BEGIN Quoted passage

To screen a larger number of colonies for resistant colonies against producer bacteriocin killing in target strain.

Protocol

Day 1: Grow Overnight Cultures of S. pneumoniae (producer and target strains)

1. Grab a frozen cozy from the freezer in the MEE Lab and go to the -80°C freezer next to the MEE Lab.

2. Grab the containers of producer and target strains from the freezer and place them in the cozy

3. While under the hood (Note: Steps c-i is for streaking one plate with one strain)

a. Have a beaker of Virkon ready for disposing inoculating loops
b. Label as many TSB agar blood plates as the number of strains you will use for the experiment with the strain names
c. Open tube of one strain and grab a chunk of ice containing the strain using an inoculating loop
d. Grab the corresponding plate and streak the loop horizontally, from top to bottom, across the top-third of the agar
e. Put the inoculating loop in Virkon
f. Grab a new inoculating loop and start streaking from the right side of the last streak and proceed to streak the bacteria downwards across the right half of the plate
g. Put the inoculating loop in Virkon
h. Grab a new inoculating loop and start streaking from the bottom side of the last streak and proceed to streak the bacteria upwards across the left half of the plate
i. Put the inoculating loop in Virkon
j. Repeat Steps c-i for the other strains on their respective plates.

4. Put plates in 37°C 5% CO2 incubator overnight.

Day 2: Making the Producer and Control Plates

  • Set the small water bath to 55 degrees C (this is needed for making TSB/THY soft agar)


Making First Layer: Hard Agar (check immediately if there are plates available, or, ideally, check before the day of experiment)

Note: if the hard agar is already in the wells, warm up the plates by leaving it at room temperature and skip this section about making hard agar layer.

1. The first layer in this assay is always TSB hard agar (which refers to ‘normal’ plate agar — 1.5% agar). Melt a bottle of agar completely in the microwave, using “Power Level 5”. Place in the small water bath.

2. At some point in advance of the assay (or even a few days before the assay): Using the BSL-2 hoods, pipet 3ml of TSB hard agar into each well of a 6-well plate. Leave the lids to the plates open, to prevent excess condensation on the lid. After these plates solidify, they can be wrapped in parafilm to prevent evaporation and stored in the refrigerator.

Tips:

1. Draw 10 mL of the agar with the serological pipette so that each draw can cover 3 wells. DO NOT EXHAUST the agar in the bubbles will IRREVERSIBLY damage the plate!!
2. It takes about two stripes of parafilm, each the length of about 3.5 small pieces, to cover the whole 6-well plate.


Logistical preparations

1. Gather n+1 6-well plates (n = number of strains you are using) from under the counter where the spectrophotometer sits.

END Quoted passage
BEGIN Information supplied

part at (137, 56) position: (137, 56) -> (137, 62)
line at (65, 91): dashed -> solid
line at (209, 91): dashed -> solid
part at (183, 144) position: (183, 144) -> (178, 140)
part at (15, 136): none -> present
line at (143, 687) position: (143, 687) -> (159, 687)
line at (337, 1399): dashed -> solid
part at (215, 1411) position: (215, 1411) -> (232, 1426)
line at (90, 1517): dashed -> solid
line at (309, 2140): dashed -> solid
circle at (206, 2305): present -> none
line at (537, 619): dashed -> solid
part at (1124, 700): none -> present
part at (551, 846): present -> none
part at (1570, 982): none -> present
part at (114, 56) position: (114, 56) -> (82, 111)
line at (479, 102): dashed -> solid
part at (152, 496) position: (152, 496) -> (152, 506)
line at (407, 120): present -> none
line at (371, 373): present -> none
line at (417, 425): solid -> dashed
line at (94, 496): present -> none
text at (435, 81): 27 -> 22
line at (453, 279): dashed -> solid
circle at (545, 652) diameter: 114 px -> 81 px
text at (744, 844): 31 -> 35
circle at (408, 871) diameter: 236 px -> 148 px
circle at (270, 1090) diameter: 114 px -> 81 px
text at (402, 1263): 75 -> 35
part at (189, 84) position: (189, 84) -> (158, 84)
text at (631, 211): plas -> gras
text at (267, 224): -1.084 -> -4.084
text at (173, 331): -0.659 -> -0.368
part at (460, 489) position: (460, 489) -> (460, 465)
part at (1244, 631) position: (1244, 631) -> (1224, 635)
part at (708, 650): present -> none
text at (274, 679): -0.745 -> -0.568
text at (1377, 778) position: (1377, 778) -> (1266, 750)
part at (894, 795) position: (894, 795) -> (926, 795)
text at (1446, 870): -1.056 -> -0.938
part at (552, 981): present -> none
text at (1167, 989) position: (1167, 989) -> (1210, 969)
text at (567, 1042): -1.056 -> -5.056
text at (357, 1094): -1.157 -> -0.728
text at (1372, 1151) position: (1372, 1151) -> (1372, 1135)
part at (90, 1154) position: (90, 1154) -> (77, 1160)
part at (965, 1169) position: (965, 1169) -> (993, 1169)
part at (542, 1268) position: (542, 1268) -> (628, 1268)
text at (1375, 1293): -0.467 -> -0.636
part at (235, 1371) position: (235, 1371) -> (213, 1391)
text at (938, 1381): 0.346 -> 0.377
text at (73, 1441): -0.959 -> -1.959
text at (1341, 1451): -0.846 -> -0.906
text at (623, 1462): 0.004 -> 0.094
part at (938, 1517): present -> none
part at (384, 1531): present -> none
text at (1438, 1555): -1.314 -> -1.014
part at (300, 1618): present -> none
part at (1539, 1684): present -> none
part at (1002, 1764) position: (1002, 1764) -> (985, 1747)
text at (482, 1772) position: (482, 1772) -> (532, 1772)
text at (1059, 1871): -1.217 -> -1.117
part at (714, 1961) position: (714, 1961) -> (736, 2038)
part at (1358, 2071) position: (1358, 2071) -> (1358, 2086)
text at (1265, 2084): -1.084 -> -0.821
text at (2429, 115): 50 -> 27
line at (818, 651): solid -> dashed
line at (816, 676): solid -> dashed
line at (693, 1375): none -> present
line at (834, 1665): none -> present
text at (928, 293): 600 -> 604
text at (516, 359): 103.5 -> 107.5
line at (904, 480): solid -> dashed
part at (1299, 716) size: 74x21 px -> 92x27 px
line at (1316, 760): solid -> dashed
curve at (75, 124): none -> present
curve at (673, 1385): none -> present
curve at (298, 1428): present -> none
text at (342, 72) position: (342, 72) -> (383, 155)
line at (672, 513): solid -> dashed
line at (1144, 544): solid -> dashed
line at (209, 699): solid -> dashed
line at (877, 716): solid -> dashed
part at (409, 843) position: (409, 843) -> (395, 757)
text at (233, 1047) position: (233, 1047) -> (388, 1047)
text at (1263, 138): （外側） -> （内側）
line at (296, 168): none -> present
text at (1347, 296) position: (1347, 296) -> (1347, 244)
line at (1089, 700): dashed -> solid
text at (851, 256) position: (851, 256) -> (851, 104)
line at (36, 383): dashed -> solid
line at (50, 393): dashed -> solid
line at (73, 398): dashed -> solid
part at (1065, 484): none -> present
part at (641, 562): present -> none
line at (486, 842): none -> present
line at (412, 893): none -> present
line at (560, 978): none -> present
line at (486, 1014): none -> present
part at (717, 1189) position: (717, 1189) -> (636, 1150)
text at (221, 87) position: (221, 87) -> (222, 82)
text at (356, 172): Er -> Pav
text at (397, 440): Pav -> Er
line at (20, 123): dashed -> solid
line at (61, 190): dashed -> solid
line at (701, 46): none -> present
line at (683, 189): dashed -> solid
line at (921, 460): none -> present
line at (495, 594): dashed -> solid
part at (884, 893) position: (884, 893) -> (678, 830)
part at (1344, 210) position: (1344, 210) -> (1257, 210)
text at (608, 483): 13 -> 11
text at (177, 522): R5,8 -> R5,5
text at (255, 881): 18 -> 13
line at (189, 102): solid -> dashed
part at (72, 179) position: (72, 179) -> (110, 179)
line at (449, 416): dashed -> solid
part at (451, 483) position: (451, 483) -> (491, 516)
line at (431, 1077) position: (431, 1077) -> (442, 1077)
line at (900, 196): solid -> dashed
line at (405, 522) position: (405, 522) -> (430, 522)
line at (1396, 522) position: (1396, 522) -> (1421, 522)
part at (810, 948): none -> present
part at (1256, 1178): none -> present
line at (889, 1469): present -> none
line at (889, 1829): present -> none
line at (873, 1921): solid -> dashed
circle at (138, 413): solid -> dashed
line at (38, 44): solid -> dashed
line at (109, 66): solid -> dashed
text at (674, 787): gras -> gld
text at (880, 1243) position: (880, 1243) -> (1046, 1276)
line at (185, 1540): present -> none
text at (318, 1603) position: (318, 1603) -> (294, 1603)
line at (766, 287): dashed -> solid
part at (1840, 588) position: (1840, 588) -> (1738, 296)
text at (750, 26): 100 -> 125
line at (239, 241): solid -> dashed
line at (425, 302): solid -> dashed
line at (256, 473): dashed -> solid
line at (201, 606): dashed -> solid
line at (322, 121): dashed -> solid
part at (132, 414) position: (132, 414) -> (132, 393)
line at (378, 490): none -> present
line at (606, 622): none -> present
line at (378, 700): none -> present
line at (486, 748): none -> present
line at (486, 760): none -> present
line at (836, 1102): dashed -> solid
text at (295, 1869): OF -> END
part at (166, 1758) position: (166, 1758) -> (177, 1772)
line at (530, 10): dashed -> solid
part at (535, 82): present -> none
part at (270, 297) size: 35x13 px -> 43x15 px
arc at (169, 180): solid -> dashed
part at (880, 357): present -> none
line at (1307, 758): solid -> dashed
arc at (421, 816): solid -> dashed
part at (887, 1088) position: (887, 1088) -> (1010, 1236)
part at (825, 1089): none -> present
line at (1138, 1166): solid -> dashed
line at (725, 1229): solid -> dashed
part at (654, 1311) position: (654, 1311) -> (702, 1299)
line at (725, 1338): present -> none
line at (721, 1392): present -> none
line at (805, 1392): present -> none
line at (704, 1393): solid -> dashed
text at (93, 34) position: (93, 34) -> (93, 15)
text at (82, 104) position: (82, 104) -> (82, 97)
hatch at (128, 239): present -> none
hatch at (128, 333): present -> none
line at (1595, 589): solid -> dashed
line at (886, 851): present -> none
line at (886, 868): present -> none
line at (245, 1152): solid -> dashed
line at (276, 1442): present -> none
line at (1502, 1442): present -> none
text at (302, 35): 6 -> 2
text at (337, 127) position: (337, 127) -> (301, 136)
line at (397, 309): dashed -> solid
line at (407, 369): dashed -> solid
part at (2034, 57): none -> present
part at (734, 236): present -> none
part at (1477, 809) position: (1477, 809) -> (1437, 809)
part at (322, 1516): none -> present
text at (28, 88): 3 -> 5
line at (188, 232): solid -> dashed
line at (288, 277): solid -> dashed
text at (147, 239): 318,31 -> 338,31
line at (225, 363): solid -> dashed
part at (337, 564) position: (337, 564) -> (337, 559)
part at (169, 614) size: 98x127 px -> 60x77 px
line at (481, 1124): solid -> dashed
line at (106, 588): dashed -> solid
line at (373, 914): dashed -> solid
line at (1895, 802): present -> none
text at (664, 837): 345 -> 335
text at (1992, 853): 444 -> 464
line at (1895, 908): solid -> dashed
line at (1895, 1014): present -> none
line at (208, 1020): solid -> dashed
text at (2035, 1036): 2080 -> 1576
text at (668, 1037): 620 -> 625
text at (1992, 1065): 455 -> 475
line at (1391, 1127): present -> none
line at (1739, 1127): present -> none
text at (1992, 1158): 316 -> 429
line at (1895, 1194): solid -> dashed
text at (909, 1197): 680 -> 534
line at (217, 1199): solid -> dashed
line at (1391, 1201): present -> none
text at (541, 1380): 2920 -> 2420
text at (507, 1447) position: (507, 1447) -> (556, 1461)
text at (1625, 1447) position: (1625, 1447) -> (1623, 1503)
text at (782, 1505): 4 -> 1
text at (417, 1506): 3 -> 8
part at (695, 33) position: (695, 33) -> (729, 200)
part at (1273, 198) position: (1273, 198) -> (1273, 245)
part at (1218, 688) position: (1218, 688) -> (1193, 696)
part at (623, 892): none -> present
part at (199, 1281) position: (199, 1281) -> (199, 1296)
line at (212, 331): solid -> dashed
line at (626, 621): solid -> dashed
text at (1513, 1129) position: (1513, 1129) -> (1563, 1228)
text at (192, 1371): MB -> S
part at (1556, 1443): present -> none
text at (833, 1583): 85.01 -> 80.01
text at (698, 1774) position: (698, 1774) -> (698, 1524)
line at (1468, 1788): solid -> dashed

END Information supplied

> _Exercises_
[1] Copy the part of the bacteriocin screening protocol starting at "1. The first" and ending at "small water bath.".
[2] Decide whether each statement agrees with the bacteriocin screening protocol. Answer yes or no for each and quote the words from the protocol that decide it.
(a) The streaked plates are incubated overnight at 37°C with 5% CO2.
(b) Each well of the 6-well plate receives 5 ml of TSB hard agar.
(c) The plate lids are kept closed while the hard agar solidifies.
[3] Pick up the bacteriocin screening protocol after its last sentence and continue it.

> _Numbered responses_
[1]
1. The first layer in this assay is always TSB hard agar (which refers to ‘normal’ plate agar — 1.5% agar). Melt a bottle of agar completely in the microwave, using “Power Level 5”. Place in the small water bath.

[2]
(a) Yes: "Put plates in 37°C 5% CO2 incubator overnight."
(b) No: "pipet 3ml of TSB hard agar into each well of a 6-well plate."
(c) No: "Leave the lids to the plates open, to prevent excess condensation on the lid."

[3]
2. Label n plates as producer plates and the last one as a control plate (e.g. “D39 Δblp producer” and “D39 Δblp control”)

For instance, n=2 and 2+1=3 plates are needed if using D39 as producer and D39Δblp as target & control.

3. Draw reference dots on the bottom of each well of the producer plate (not the control) to know where you will place each producer dot


Growing Producer Strains

1. Grab the strain plates from the 37°C 5% CO2 incubator.

2. Fill test tubes with 4 mL TSB broth (or Todd-Hewitt 0.5% Yeast Extract (THY) broth) and 100 ul catalase. Label the producer (n as mentioned earlier) accordingly and one tube “-” (for negative control).

3. Using a plastic inoculating loop (or, for faster growth, a cotton swab), grab several colonies from a plate and inoculate the corresponding test tube.

4. Vortex the tube using a vortex in the BSL-2 cabinet.

5. Repeat Steps 4 and 5 for the remaining strains.

6. Place the tubes in a tube rack and incubate them in the 37°C 5% CO2 incubator.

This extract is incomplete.